▶ **Exercices à réaliser**
**a)** Dressez la liste de toutes les dates qui figurent dans le jugement.
**b)** D'après le jugement, à quelle date la demanderesse est-elle arrivée au Canada ?
**c)** Poursuivez la rédaction du jugement à partir de sa dernière phrase.

*** Document source

Référence: 2007 CF 980

Ottawa, (Ontario), le 1er octobre 2007

En présence de Monsieur le juge Simon Noël 

 

ENTRE :

MARIA GUADALUPE DOMINGUEZ BANDO

demanderesse

et

 

LE MINISTRE DE LA CITOYENNETÉ ET DE L'IMMIGRATION

défendeur

 

MOTIFS DU JUGEMENT ET JUGEMENT

 

[1]               Il s’agit d’une demande de contrôle judiciaire de la décision de la Section de la protection des réfugiés (SPR), rendue le 6 février 2007, selon laquelle la demanderesse n’est pas une réfugiée au sens de la Convention ou une personne à protéger en vertu des articles 96 et 97(1) de la Loi sur l’immigration et la protection des réfugiés, L.C. 2001, c. 27 (LIPR).  

 

I.  Faits

[2]               Née le 9 octobre 1980, la demanderesse est citoyenne mexicaine. Elle est arrivée au Canada le 26 février 2006 et n’a réclamé l’asile que le 16 mai 2006, soit trois mois plus tard.

******
*** Informations

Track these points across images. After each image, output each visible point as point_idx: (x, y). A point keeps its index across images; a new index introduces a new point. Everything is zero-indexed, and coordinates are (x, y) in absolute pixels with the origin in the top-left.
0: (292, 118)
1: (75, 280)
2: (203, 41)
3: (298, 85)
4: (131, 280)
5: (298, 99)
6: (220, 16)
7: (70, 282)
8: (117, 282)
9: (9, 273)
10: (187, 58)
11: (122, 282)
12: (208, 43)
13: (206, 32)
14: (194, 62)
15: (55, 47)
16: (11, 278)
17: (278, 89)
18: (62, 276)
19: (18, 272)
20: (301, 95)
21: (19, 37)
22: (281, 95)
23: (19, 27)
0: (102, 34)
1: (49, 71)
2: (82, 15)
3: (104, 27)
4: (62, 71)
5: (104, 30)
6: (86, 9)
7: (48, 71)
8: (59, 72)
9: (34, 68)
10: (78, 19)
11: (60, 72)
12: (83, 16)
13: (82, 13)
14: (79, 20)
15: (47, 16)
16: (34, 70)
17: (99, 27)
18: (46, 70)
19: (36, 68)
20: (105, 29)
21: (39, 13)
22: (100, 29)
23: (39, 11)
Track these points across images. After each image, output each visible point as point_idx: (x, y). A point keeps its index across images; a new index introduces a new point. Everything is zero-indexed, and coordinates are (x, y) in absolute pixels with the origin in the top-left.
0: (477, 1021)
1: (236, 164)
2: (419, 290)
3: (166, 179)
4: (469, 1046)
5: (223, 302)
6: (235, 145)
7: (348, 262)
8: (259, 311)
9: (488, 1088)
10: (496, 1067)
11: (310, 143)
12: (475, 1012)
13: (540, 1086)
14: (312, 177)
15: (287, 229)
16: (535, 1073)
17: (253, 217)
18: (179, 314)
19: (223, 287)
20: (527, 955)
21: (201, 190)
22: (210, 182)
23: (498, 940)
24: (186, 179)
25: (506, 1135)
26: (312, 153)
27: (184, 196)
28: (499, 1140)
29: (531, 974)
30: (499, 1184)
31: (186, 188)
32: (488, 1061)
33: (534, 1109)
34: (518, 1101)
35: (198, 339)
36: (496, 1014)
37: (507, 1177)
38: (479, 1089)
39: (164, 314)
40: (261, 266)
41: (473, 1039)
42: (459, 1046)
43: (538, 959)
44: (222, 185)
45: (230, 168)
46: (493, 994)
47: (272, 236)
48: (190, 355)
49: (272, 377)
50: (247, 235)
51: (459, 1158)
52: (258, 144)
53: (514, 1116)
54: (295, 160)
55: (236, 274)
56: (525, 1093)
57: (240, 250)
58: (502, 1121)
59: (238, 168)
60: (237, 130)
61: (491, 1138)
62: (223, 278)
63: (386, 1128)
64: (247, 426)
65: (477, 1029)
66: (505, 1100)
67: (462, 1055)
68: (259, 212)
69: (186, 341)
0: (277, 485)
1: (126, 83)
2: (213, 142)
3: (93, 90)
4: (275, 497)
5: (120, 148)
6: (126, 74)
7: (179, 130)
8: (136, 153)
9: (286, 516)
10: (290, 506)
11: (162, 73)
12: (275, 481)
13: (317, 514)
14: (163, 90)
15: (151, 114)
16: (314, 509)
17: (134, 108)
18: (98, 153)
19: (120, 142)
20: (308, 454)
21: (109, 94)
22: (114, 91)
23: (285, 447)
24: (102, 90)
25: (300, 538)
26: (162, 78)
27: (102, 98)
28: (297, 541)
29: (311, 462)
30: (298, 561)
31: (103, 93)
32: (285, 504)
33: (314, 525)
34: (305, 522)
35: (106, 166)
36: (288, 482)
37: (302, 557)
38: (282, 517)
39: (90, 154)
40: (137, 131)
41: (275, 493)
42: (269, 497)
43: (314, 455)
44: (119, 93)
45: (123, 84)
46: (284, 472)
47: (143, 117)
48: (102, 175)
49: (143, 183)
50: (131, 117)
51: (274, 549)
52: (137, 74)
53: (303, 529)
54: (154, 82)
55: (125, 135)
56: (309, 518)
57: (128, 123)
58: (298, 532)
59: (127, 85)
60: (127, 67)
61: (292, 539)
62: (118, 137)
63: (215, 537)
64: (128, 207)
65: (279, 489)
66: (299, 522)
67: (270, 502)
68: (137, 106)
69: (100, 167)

******

▶ **Réponses aux exercices**
**a)**
- le 1er octobre 2007
- le 6 février 2007
- le 9 octobre 1980
- le 26 février 2006
- le 16 mai 2006

**b)** Le 26 février 2006.

**c)**
[3]               Entre le 3 décembre 2004 et le 26 février 2006, la demanderesse a été victime de harcèlement, d’extorsion, de chantage et de sévices sexuels par le médecin ophtalmologiste Julio Cesar Machorro ainsi que par ses cousins habillés en policiers. Alors qu’elle travaillait avec le médecin, ce dernier l’aurait violé pendant un déplacement d’affaires le 22 février 2005. En outre, la demanderesse l’aurait dénoncé à trois reprises auprès du Ministère public soit le 15 juin, le 10 août et le 13 décembre 2005. Ses efforts pour rejoindre son frère aîné aux Etats-Unis n’ayant pas aboutis, elle a pris l’avion pour le Canada le 26 février 2006.

 

[4]               Après avoir examiné toute la preuve, la SPR a conclu que la demanderesse était crédible à l’égard de son histoire de violence sexuelle commise contre sa personne ainsi que les propos qu’elle relate suite aux événements.

 

[5]               Toutefois, la SPR a décidé qu’elle n’était ni une réfugiée ni une personne à protéger en raison de l’existence d’une possibilité de refuge interne. La demanderesse n’a pas établi qu’elle ne pourrait bénéficier de la protection de l’État du Mexique en rentrant au pays. À cet égard, le tribunal a exprimé ce qui suit :

Les incidents allégués par la demandeure se seraient produits à Puebla. Ils seraient le fait du médecin spécialiste Julio Cesar Machorro et de ses deux cousins habillés en policier, selon le témoignage oral et écrit de la demandeure.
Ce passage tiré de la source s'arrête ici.